Exercise goal: Please set down only the lines between the line containing "Ce 23 juin, c'est" and the end of the records, inclusive, exactly as they stand.

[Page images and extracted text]
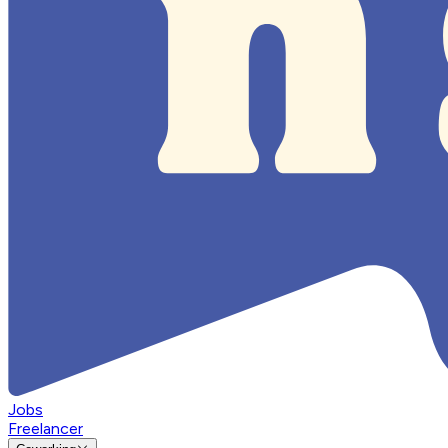
Jobs
Freelancer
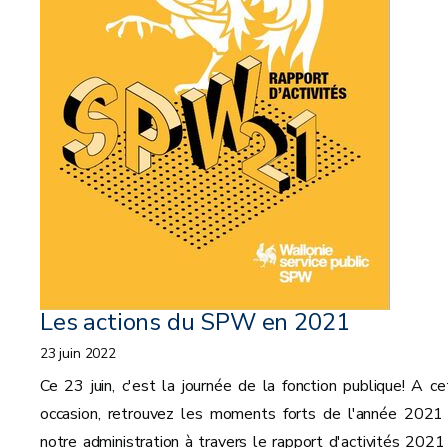
Les actions du SPW en 2021
23 juin 2022
Ce 23 juin, c'est la journée de la fonction publique! A ce
occasion, retrouvez les moments forts de l'année 2021
notre administration à travers le rapport d'activités 2021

Answer:
Ce 23 juin, c'est la journée de la fonction publique! A ce
occasion, retrouvez les moments forts de l'année 2021
notre administration à travers le rapport d'activités 2021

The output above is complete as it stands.